Por Everton Luiz Cidade
Autor, entre outros, de “Santo Pó/p” (2012) e “Quió” (2017)
João Pedro Wapler faz parte de uma geração de poetas/escritores jovens que estão nos bares e nas casas de shows underground. Experimentando sua escrita em zines e livros, tanto virtuais quanto físicos. Experimentando a vida.
Esses poetas/escritores são um outro lado, obscuro, das boas vibrações corporativas. Eles têm todas as informações sobre como ser normal e feliz dentro dos padrões desse admirável mundo novo e antisséptico. Mas preferem escapulir às normas. Quem escolhe tem poder.
Entre esses autores (mexa-se, procure-os!), João Pedro Wapler é uma voz das mais altas e corajosas, registrando a lida dos que são de seu convívio, dos que não são, mas, principalmente, registrando sua lida sensorial e espiritual do fazer das coisas. Do desfazer das coisas. Do refazer as coisas. Do tempo, no tempo. Do tempo, fora do tempo.
Fábula do Afeto é um livro fora de seu tempo. E, por isso mesmo, estará em todos os tempos. Está eterno. A prosa poética da obra parece escrita por um Rimbaud que foi amado. Que foi tocado pelo amor, pelo sexo e pelo afeto. Que perdeu tudo isso.
E curtiu... As palavras mutantes e os ritos de afeições e ausências, nesses escritos, são dicas de sobrevivência de um autor, de um arauto, que se despiu de pesada armadura social e se abriu angelicamente. Ficando “nu por dentro”.

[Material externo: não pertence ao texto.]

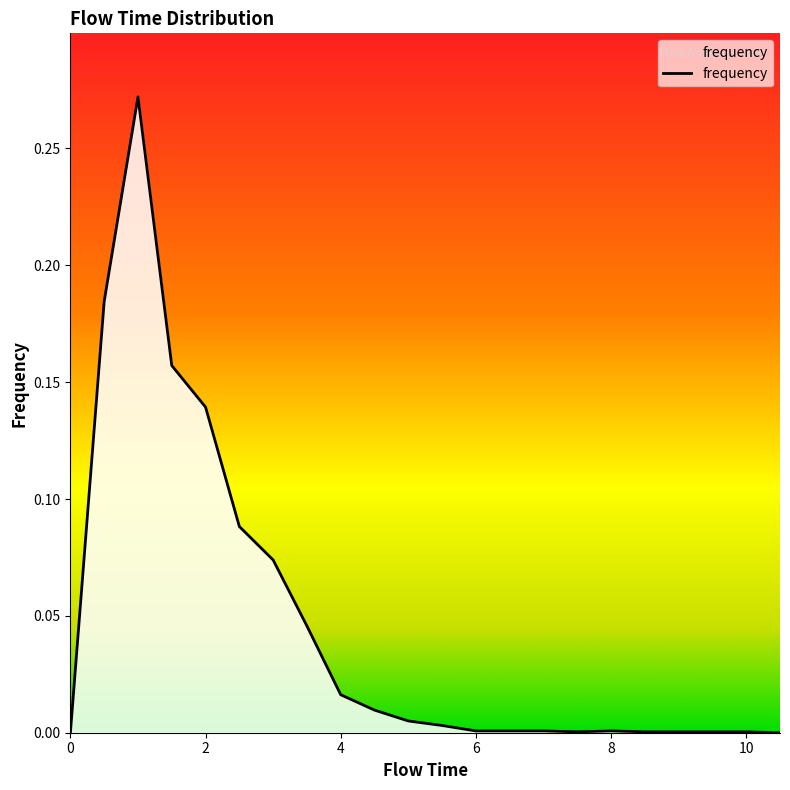

Reading left to right, what are all the values shown in this chart?

0.0	0.2	0.3	0.2	0.1	0.1	0.1	0.0	0.0	0.0	0.0	0.0	0.0	0.0	0.0	0.0	0.0	0.0	0.0	0.0	0.0	0.0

Fazer poesia é fazer alquimia generosa de si mesmo. Colocar-se em exposição, sob lupas e satélites. O bom poeta é criatura que se permite ser esmiuçado. Mesmo que isso lhe traga traiçoeiro desconforto. Partilhar com o público esse desconforto faz a via de mão dupla, de leitor e escritor, ser uma via de várias mãos. Vários lances. Vários subterfúgios. Vários sentidos e significados. Uma aliança de energia, forte energia, montes de energia, entre percepções, que podem e devem ser fugazes, ou de uma vida toda. De qualquer forma, uma vida toda é todo o tempo e tempo nenhum. É só medida de universo.
Falo eu, aqui, de novo, sobre o tempo! Mas a repetição é por que Fábula do Afeto nos tira tempo. Nos dando tempo. Ganhamos presentes sutis, mas espalhafatosos em sua amostragem psicológica nesse passeio. Nos é permitido entrar na alma de João. Também nos é permitido entrar em seu corpo e perceber suas quenturas. Suas excitações. Suas ranhuras. Suas fissões e suas fissuras. Estamos sempre famélicos de experiências alheias. Aqui, é grande a oferta.

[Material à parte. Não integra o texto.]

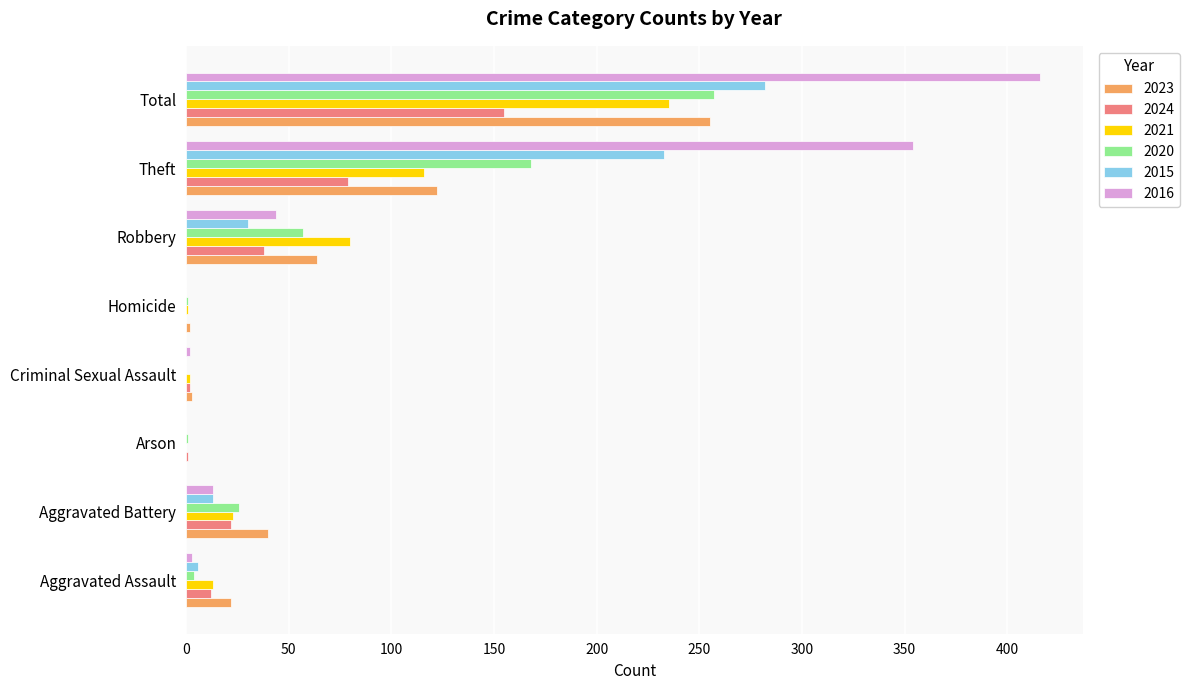

How many data points does each series have?

8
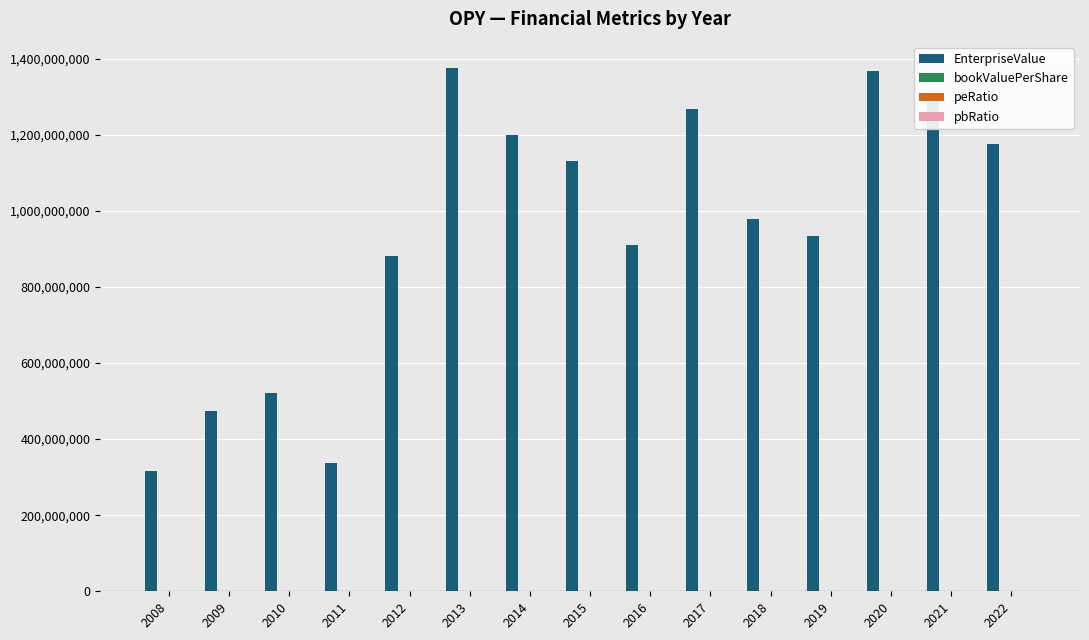

Which series changed the most between 2011 and 2021?

EnterpriseValue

Translúcido, o primeiro livro do autor, lançado pela editora Letra 1 em 2014, nos dava já um pouco disso, em sua métrica certeira e em seus versos apurados em forma e ritmo. Translúcido é um livro conciso, elegante, somando silêncios e sendo ofegante quando necessário. Relaciona-se com o mínimo sendo condensado, para que nosso prazer em lê-lo seja alcançado por meio de um impacto ao mesmo tempo suavizante e firme. Como a descoberta de uma nova sensação emotiva sobre o próprio mundo que está sendo ampliado.
Fábula do Afeto é mais denso, mais delirante, mais próximo e mais abrangente. O foco está na dualidade apaixonada, de perto ou de longe. Junto ou separado. Sozinho ou com milhares de outras pessoas. Isso nos inebria na leitura. Leitura de vertigens. A prosa aqui encontrada é de uma beleza simples, enxuta, lírica e acessível, intensificando ainda mais o que está sendo dito de pesaroso e forte.
Toques de surrealismo são sincronizados com detalhes, lampejos de local e espaço, onde os acontecimentos que inspiraram o livro se passaram. A beleza de cada frase se aproveita de mínimas passagens de grotesco para nos colocar nesse mundo mágico de cor sépia. Um livro da alma. Um livro do coração resiliente. Um livro do profundo desconhecido, que nos coloca em contato com a pequenez divina, que nos subjuga e nos expõe frágeis e mundanos. É um livro sobre o que todos fazemos, sentimos, passamos. Sobre o que todos causamos.
Fábula Do Afeto é a fábula que devemos ler. Recomendar. Reler. Para sacarmos que amor e resignação são os deusinhos do nosso cotidiano. Fábula visceral, moderna e atemporal. Em um livro tão bonito quanto um carinho de reconciliação.